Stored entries

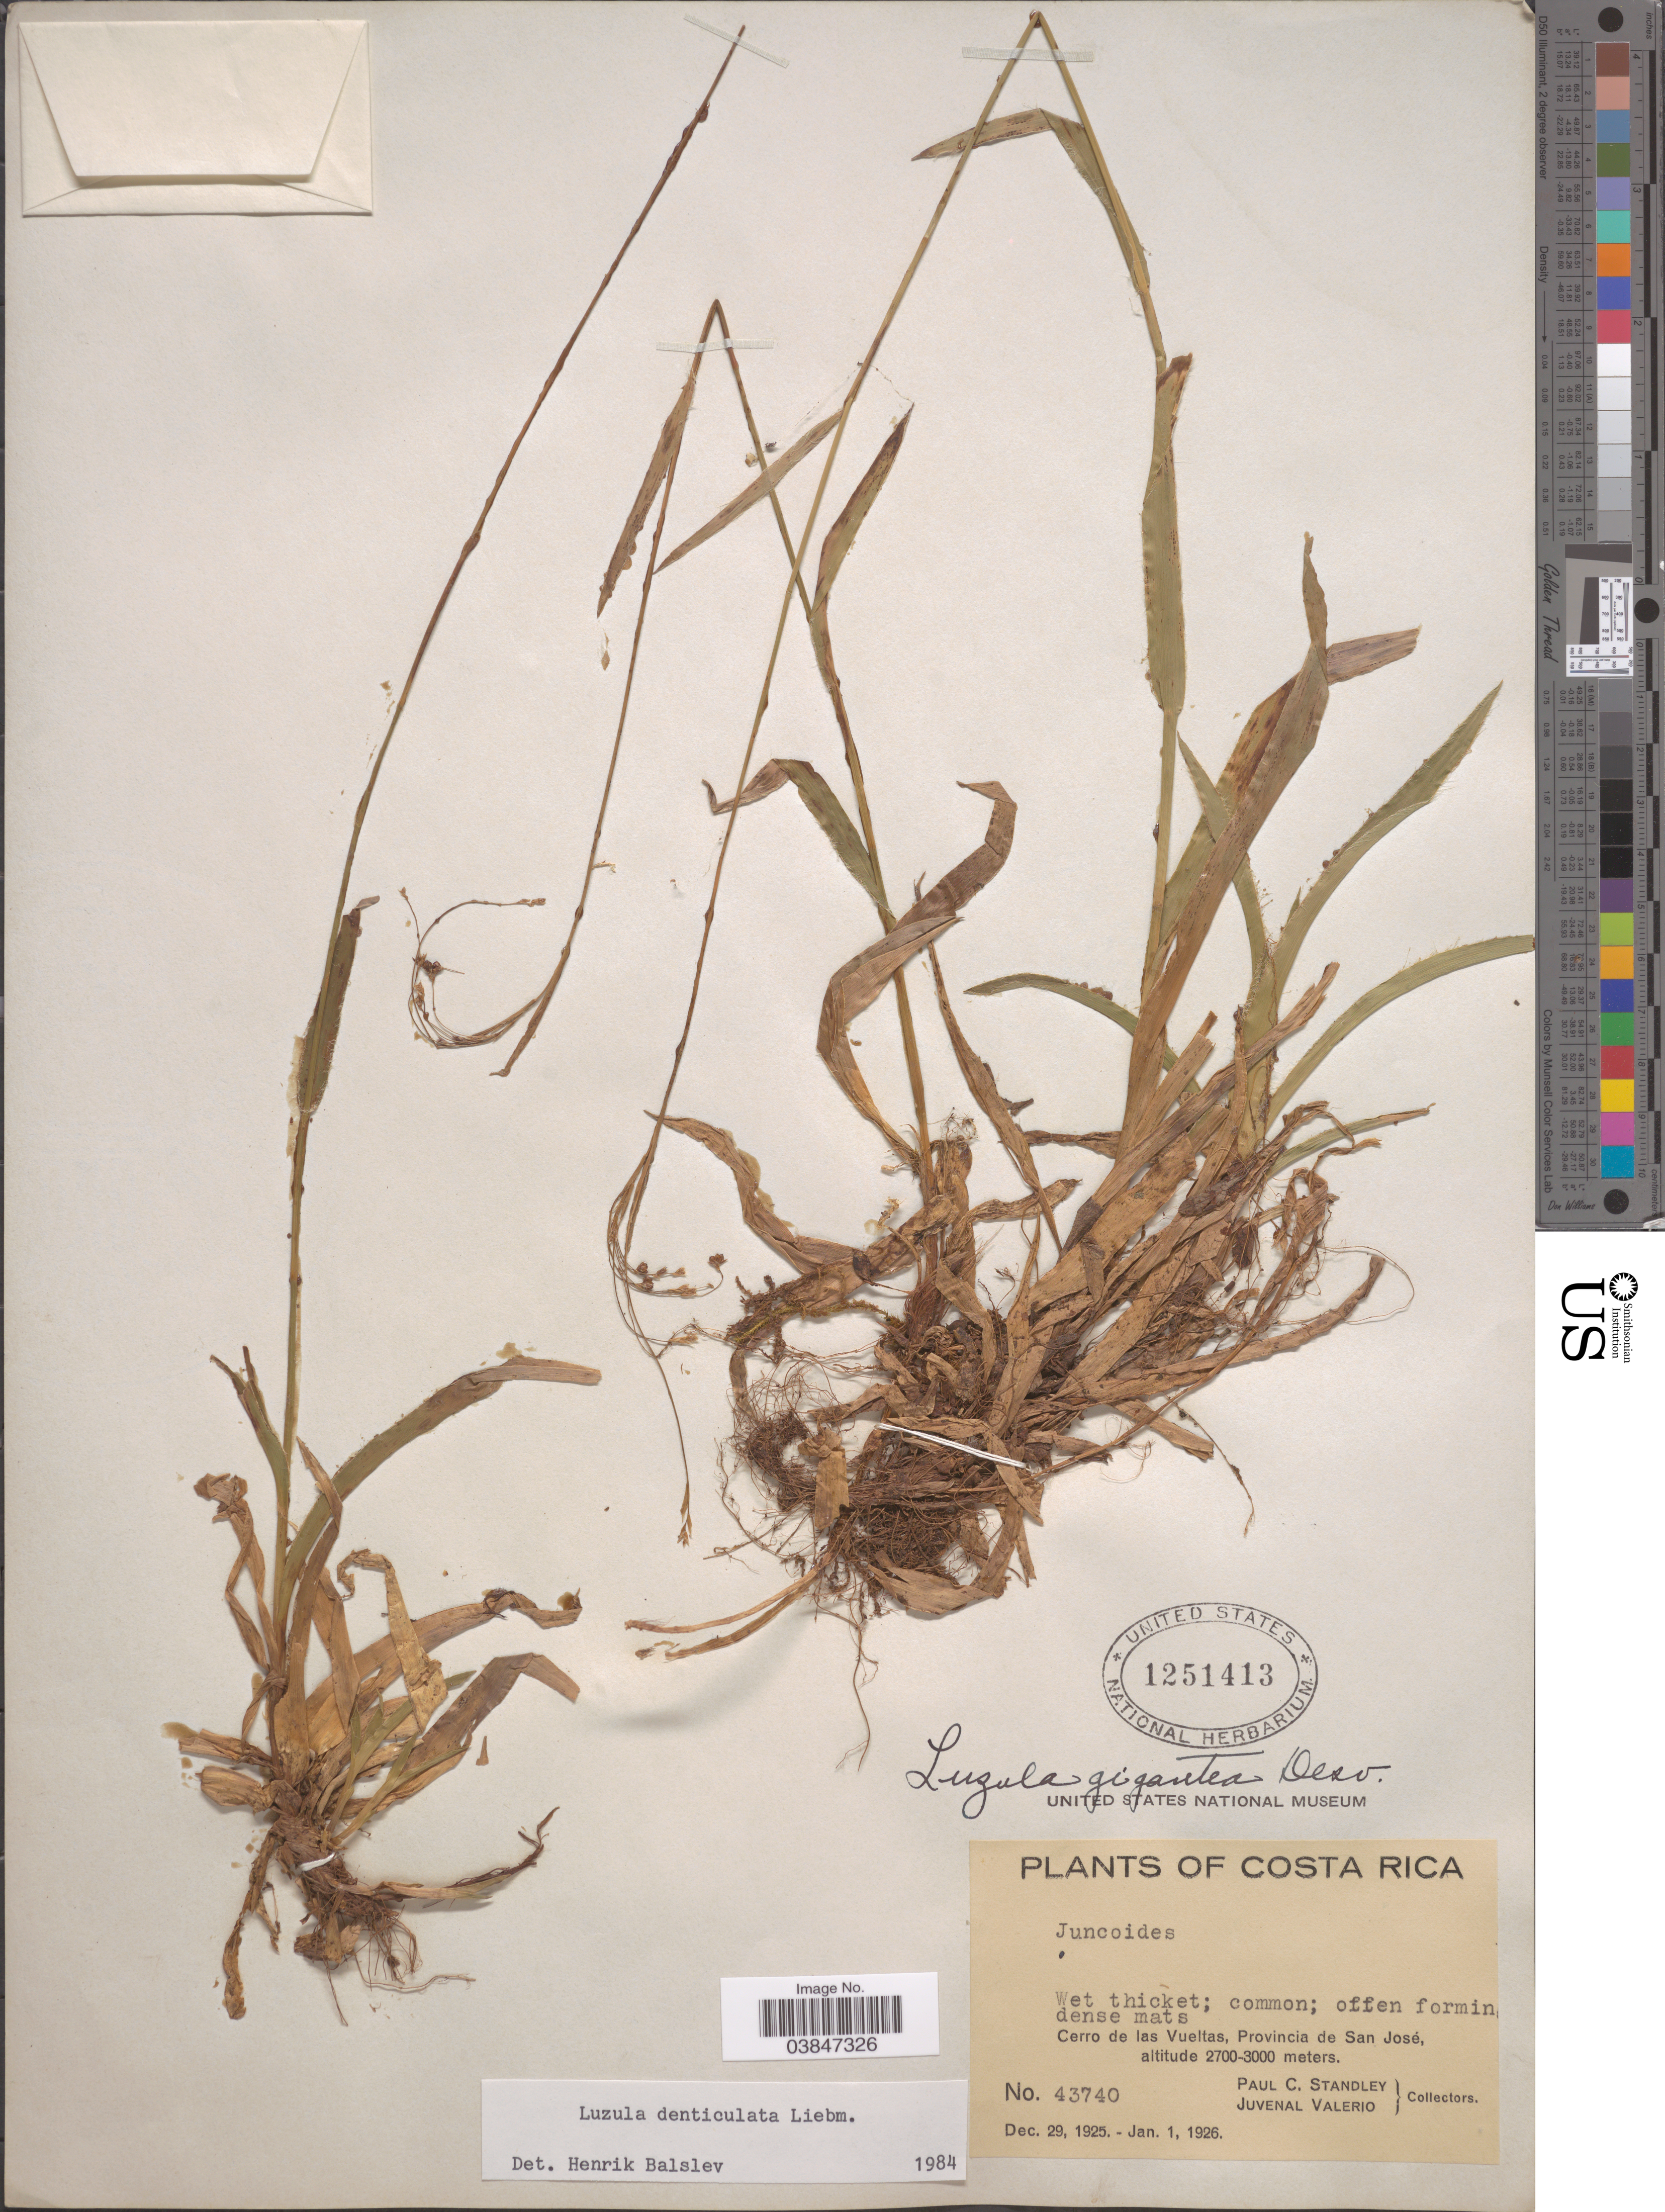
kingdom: Plantae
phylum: Tracheophyta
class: Liliopsida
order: Poales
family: Juncaceae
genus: Luzula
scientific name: Luzula denticulata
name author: Liebm.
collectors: P. C. Standley & J. Valerio R.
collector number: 43740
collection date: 1925-12-29/1926-01-01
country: Costa Rica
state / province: San José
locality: Cerro de las Vueltas.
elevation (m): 2700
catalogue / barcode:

▶ [SHORT PROBLEM]: Convert every line of the records above into a numbered list, leaving out blank lines. Omit the pictures from your answer.

▶ [EXERCISE RESPONSE]:
1. kingdom: Plantae
2. phylum: Tracheophyta
3. class: Liliopsida
4. order: Poales
5. family: Juncaceae
6. genus: Luzula
7. scientific name: Luzula denticulata
8. name author: Liebm.
9. collectors: P. C. Standley & J. Valerio R.
10. collector number: 43740
11. collection date: 1925-12-29/1926-01-01
12. country: Costa Rica
13. state / province: San José
14. locality: Cerro de las Vueltas.
15. elevation (m): 2700
16. catalogue / barcode:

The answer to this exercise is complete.